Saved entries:

BEGIN

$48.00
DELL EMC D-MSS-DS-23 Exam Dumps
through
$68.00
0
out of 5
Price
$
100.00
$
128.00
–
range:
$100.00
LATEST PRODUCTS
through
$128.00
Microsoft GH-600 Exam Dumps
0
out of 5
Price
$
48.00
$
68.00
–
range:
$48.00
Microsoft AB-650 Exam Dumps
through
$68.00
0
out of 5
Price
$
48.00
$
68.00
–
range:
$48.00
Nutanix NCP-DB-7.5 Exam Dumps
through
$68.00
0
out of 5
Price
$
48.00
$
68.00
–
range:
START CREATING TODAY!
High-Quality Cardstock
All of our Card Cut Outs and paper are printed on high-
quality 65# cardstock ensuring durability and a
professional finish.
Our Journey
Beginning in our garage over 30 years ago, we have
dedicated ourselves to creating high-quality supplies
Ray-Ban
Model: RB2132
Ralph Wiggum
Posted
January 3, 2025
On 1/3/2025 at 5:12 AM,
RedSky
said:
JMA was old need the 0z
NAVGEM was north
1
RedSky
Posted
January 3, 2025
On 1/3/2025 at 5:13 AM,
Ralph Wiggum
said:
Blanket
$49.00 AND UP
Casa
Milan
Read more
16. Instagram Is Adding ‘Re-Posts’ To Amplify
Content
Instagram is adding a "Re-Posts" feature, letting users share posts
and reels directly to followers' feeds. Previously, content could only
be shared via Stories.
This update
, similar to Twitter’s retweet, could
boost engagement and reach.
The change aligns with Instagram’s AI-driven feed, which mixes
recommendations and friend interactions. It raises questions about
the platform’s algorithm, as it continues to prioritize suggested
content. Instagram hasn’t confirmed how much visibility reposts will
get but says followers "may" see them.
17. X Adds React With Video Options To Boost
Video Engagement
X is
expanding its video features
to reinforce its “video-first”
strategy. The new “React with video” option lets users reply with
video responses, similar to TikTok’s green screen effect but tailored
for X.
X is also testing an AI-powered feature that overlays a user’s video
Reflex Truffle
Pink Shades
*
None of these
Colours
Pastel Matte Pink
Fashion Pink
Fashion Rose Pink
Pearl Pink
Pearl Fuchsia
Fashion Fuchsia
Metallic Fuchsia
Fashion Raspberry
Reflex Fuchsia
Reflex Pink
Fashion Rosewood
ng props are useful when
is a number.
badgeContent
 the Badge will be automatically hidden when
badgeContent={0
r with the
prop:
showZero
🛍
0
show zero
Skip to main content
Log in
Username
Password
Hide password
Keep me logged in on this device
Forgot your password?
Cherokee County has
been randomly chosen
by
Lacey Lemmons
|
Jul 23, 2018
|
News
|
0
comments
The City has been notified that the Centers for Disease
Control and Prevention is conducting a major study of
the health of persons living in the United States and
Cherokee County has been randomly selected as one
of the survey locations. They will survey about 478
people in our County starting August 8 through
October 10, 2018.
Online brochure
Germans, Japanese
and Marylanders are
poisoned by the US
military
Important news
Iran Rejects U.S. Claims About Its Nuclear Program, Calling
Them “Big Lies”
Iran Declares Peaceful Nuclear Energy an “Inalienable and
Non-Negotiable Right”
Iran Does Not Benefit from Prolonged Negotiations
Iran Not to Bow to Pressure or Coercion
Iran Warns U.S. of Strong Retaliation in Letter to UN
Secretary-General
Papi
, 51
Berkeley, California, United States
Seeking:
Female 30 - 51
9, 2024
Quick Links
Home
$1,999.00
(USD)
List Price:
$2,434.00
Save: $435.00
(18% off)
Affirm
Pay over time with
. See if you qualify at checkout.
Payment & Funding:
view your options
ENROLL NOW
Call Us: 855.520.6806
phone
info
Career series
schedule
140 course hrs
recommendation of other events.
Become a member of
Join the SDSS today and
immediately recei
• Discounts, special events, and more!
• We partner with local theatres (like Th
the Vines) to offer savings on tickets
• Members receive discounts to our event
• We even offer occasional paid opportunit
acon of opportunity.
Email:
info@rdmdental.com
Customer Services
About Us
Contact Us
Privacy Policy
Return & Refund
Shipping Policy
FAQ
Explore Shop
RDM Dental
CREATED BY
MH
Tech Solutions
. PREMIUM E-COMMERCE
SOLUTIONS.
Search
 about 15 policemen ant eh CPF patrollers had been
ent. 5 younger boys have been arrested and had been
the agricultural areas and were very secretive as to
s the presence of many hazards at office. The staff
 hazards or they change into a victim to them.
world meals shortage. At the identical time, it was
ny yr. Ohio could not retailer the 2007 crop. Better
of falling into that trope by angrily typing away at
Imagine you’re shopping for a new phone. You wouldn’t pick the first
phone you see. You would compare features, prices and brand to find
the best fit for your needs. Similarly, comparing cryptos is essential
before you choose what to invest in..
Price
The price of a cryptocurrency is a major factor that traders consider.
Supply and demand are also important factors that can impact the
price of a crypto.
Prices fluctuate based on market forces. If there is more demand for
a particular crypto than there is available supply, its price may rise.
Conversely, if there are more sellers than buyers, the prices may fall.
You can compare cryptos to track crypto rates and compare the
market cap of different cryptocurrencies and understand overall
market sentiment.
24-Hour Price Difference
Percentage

END

--- Exercise instructions ---
Go through the listing and change each "Exam Dumps" to "Practice Tests", keeping every other word and line the same.

--- Output for this exercise ---
$48.00
DELL EMC D-MSS-DS-23 Practice Tests
through
$68.00
0
out of 5
Price
$
100.00
$
128.00
–
range:
$100.00
LATEST PRODUCTS
through
$128.00
Microsoft GH-600 Practice Tests
0
out of 5
Price
$
48.00
$
68.00
–
range:
$48.00
Microsoft AB-650 Practice Tests
through
$68.00
0
out of 5
Price
$
48.00
$
68.00
–
range:
$48.00
Nutanix NCP-DB-7.5 Practice Tests
through
$68.00
0
out of 5
Price
$
48.00
$
68.00
–
range:
START CREATING TODAY!
High-Quality Cardstock
All of our Card Cut Outs and paper are printed on high-
quality 65# cardstock ensuring durability and a
professional finish.
Our Journey
Beginning in our garage over 30 years ago, we have
dedicated ourselves to creating high-quality supplies
Ray-Ban
Model: RB2132
Ralph Wiggum
Posted
January 3, 2025
On 1/3/2025 at 5:12 AM,
RedSky
said:
JMA was old need the 0z
NAVGEM was north
1
RedSky
Posted
January 3, 2025
On 1/3/2025 at 5:13 AM,
Ralph Wiggum
said:
Blanket
$49.00 AND UP
Casa
Milan
Read more
16. Instagram Is Adding ‘Re-Posts’ To Amplify
Content
Instagram is adding a "Re-Posts" feature, letting users share posts
and reels directly to followers' feeds. Previously, content could only
be shared via Stories.
This update
, similar to Twitter’s retweet, could
boost engagement and reach.
The change aligns with Instagram’s AI-driven feed, which mixes
recommendations and friend interactions. It raises questions about
the platform’s algorithm, as it continues to prioritize suggested
content. Instagram hasn’t confirmed how much visibility reposts will
get but says followers "may" see them.
17. X Adds React With Video Options To Boost
Video Engagement
X is
expanding its video features
to reinforce its “video-first”
strategy. The new “React with video” option lets users reply with
video responses, similar to TikTok’s green screen effect but tailored
for X.
X is also testing an AI-powered feature that overlays a user’s video
Reflex Truffle
Pink Shades
*
None of these
Colours
Pastel Matte Pink
Fashion Pink
Fashion Rose Pink
Pearl Pink
Pearl Fuchsia
Fashion Fuchsia
Metallic Fuchsia
Fashion Raspberry
Reflex Fuchsia
Reflex Pink
Fashion Rosewood
ng props are useful when
is a number.
badgeContent
 the Badge will be automatically hidden when
badgeContent={0
r with the
prop:
showZero
🛍
0
show zero
Skip to main content
Log in
Username
Password
Hide password
Keep me logged in on this device
Forgot your password?
Cherokee County has
been randomly chosen
by
Lacey Lemmons
|
Jul 23, 2018
|
News
|
0
comments
The City has been notified that the Centers for Disease
Control and Prevention is conducting a major study of
the health of persons living in the United States and
Cherokee County has been randomly selected as one
of the survey locations. They will survey about 478
people in our County starting August 8 through
October 10, 2018.
Online brochure
Germans, Japanese
and Marylanders are
poisoned by the US
military
Important news
Iran Rejects U.S. Claims About Its Nuclear Program, Calling
Them “Big Lies”
Iran Declares Peaceful Nuclear Energy an “Inalienable and
Non-Negotiable Right”
Iran Does Not Benefit from Prolonged Negotiations
Iran Not to Bow to Pressure or Coercion
Iran Warns U.S. of Strong Retaliation in Letter to UN
Secretary-General
Papi
, 51
Berkeley, California, United States
Seeking:
Female 30 - 51
9, 2024
Quick Links
Home
$1,999.00
(USD)
List Price:
$2,434.00
Save: $435.00
(18% off)
Affirm
Pay over time with
. See if you qualify at checkout.
Payment & Funding:
view your options
ENROLL NOW
Call Us: 855.520.6806
phone
info
Career series
schedule
140 course hrs
recommendation of other events.
Become a member of
Join the SDSS today and
immediately recei
• Discounts, special events, and more!
• We partner with local theatres (like Th
the Vines) to offer savings on tickets
• Members receive discounts to our event
• We even offer occasional paid opportunit
acon of opportunity.
Email:
info@rdmdental.com
Customer Services
About Us
Contact Us
Privacy Policy
Return & Refund
Shipping Policy
FAQ
Explore Shop
RDM Dental
CREATED BY
MH
Tech Solutions
. PREMIUM E-COMMERCE
SOLUTIONS.
Search
 about 15 policemen ant eh CPF patrollers had been
ent. 5 younger boys have been arrested and had been
the agricultural areas and were very secretive as to
s the presence of many hazards at office. The staff
 hazards or they change into a victim to them.
world meals shortage. At the identical time, it was
ny yr. Ohio could not retailer the 2007 crop. Better
of falling into that trope by angrily typing away at
Imagine you’re shopping for a new phone. You wouldn’t pick the first
phone you see. You would compare features, prices and brand to find
the best fit for your needs. Similarly, comparing cryptos is essential
before you choose what to invest in..
Price
The price of a cryptocurrency is a major factor that traders consider.
Supply and demand are also important factors that can impact the
price of a crypto.
Prices fluctuate based on market forces. If there is more demand for
a particular crypto than there is available supply, its price may rise.
Conversely, if there are more sellers than buyers, the prices may fall.
You can compare cryptos to track crypto rates and compare the
market cap of different cryptocurrencies and understand overall
market sentiment.
24-Hour Price Difference
Percentage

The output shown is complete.